■ EXERCISE
With pictures omitted, transcribe exactly the lines from the one containing "right back paw: (81, 179)" to the end of the records below.

Collected data

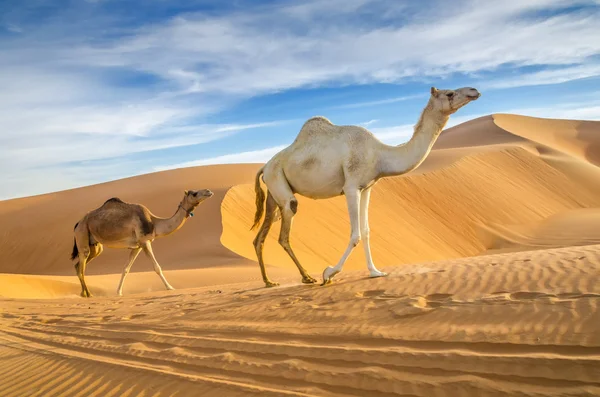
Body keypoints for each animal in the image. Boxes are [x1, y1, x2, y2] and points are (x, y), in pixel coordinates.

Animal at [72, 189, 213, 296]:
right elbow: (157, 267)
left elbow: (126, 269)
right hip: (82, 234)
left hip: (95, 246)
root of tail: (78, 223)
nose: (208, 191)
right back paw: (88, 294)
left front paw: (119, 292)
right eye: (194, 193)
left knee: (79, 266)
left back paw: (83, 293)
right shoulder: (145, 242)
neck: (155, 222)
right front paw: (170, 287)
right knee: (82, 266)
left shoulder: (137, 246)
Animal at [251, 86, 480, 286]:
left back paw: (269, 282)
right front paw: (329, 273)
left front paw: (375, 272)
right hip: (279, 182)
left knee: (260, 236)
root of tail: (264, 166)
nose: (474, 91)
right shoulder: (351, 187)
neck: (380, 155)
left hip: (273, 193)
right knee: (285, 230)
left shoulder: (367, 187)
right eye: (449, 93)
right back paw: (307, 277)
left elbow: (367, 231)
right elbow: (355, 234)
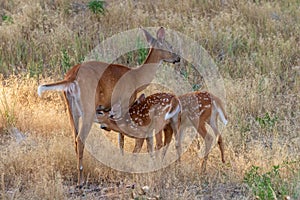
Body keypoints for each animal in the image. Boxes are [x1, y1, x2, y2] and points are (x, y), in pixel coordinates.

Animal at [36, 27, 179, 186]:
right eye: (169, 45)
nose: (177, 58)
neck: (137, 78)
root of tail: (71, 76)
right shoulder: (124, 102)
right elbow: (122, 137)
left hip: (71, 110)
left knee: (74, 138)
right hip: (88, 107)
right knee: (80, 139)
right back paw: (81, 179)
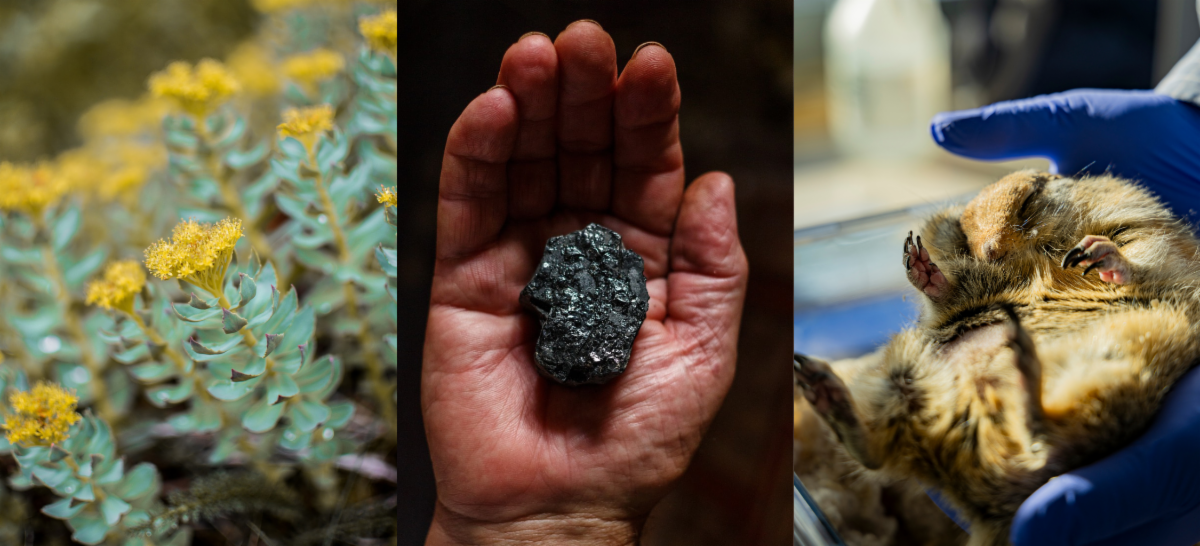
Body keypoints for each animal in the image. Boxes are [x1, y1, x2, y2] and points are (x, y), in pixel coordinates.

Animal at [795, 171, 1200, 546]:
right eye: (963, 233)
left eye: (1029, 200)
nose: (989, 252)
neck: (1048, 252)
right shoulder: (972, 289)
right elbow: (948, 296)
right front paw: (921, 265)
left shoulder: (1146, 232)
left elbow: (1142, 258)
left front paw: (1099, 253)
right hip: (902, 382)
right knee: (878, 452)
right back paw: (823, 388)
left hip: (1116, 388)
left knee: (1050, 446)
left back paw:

■ SOLUTION
right back paw: (81, 179)
Body keypoints for each animal in the image. Boxes are [x1, y1, x2, y2] and points are (x, y), in pixel coordinates.

Animal at [795, 171, 1200, 546]:
right eye: (963, 233)
left eye: (1029, 200)
nose: (989, 252)
neck: (1048, 252)
right shoulder: (972, 289)
right elbow: (948, 296)
right front paw: (921, 265)
left shoulder: (1146, 232)
left elbow: (1142, 258)
left front paw: (1099, 253)
right hip: (902, 382)
right knee: (878, 452)
right back paw: (823, 388)
left hip: (1116, 388)
left knee: (1050, 446)
left back paw:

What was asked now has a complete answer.